Это поколение трудно освобождалось от последствий войны, нелегко вживалось в мирную жизнь. И все же где-то в глубине души именно оно хранило веру в незыблемость добра. Недетский опыт научил этих детей скрывать добро от постороннего глаза, избегать и бояться фальши. Но ничто не могло заставить их расстаться с этой верой, она генетически унаследована от предков, заложена в характере с первых дней жизни. Недаром в прифронтовой одиссее Харитона его так согревают воспоминания о добросердечной и ласковой бабушке Марфе, о сильных и нежных руках отца («Окружение»). Стремление во всем быть честным перед теми, кто далеко отсюда насмерть сражается с врагом, не позволяет маленькому Ильку спокойно съесть заработанное обманным путем яблоко («Сито, сито…»); насквозь промерзшего Игорька согревает на завьюженной дороге память о погибшем отце и доброе слово героя-замполита («Смерть кавалера»)… Этим светлым лучом добра пронизаны самые драматичные произведения Григора Тютюнника. Именно здесь ключ к пониманию его рассказов о военном и послевоенном детстве.

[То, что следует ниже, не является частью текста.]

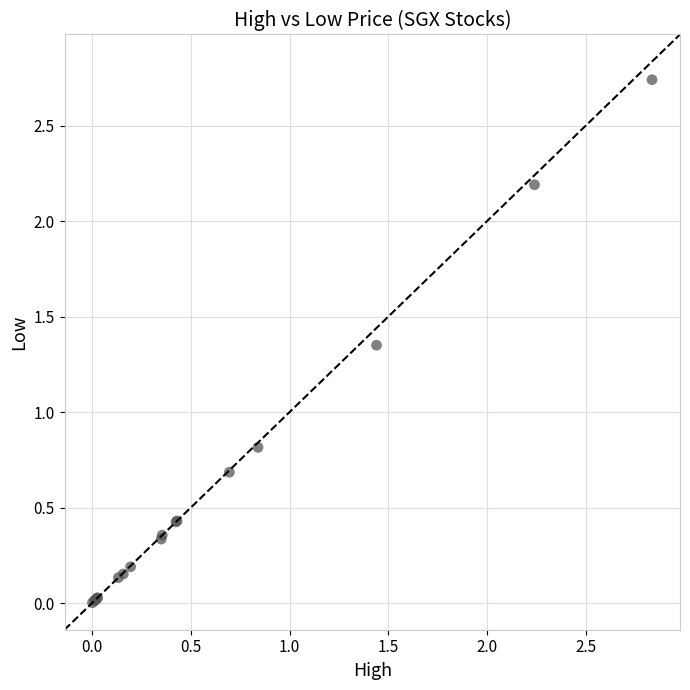

What Y value in the scatter plot is closest to 1?

0.8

Что же касается общей тональности сборника «Завязь», то уже сразу после выхода книги один из старейших в ту пору украинских критиков и литературоведов Григорий Майфет отметил, что, «несмотря на трагизм многих ситуаций, книга лишена пессимизма, воспринимается в мажорном ключе». Свою мысль критик обосновывает на примере композиции сборника, замкнутого в кругу двух психологических рассказов «Завязь» и «В полнолуние», родственных друг другу по теме зарождения юной любви, которыми открывается и завершается сборник.
Итак, военное детство — не единственная тема первой книги Г. Тютюнника. Как ни странно, но это осознается намного позднее — столь, видимо, сильно впечатление от «военных» рассказов. Особого внимания среди «мирных» рассказов заслуживает «Чудак». Рассказ этот выделяется не только своей светлой тональностью, но и тем, что в нем автор выводит конфликтную ситуацию не из внешних обстоятельств, а из внутреннего состояния самого персонажа, его духовной сущности и мировосприятия.

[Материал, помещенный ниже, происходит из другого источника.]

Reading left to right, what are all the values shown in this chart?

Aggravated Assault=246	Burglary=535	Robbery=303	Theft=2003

Герои «военных» рассказов Г. Тютюнника — все эти несовершеннолетние Харитоны, Игорьки, Ильки — очень трудно освобождаются от черного мрака войны. Возможно, более остро, чем взрослые, ждали они ее победного конца, ведь с возвращением фронтовиков для них связывалась та счастливая и беззаботная жизнь, которая шла до войны. Но возвращались отцы — если не свои, то хоть чужие, — время уже называлось послевоенным, а груз неразрешенных проблем все так же давил на хрупкие плечи подростков. И мирное время представало перед ними уже не в таком радужном свете, как это представлялось до победы. Это были их первые еще не осознанные шаги во взрослую жизнь, полную драматизма и противоречий. Будет в ней и добро, и радость. Однако не вдруг; за них предстоит бороться одни на один с суровой действительностью, а завоевав, — искать единомышленников и товарищей.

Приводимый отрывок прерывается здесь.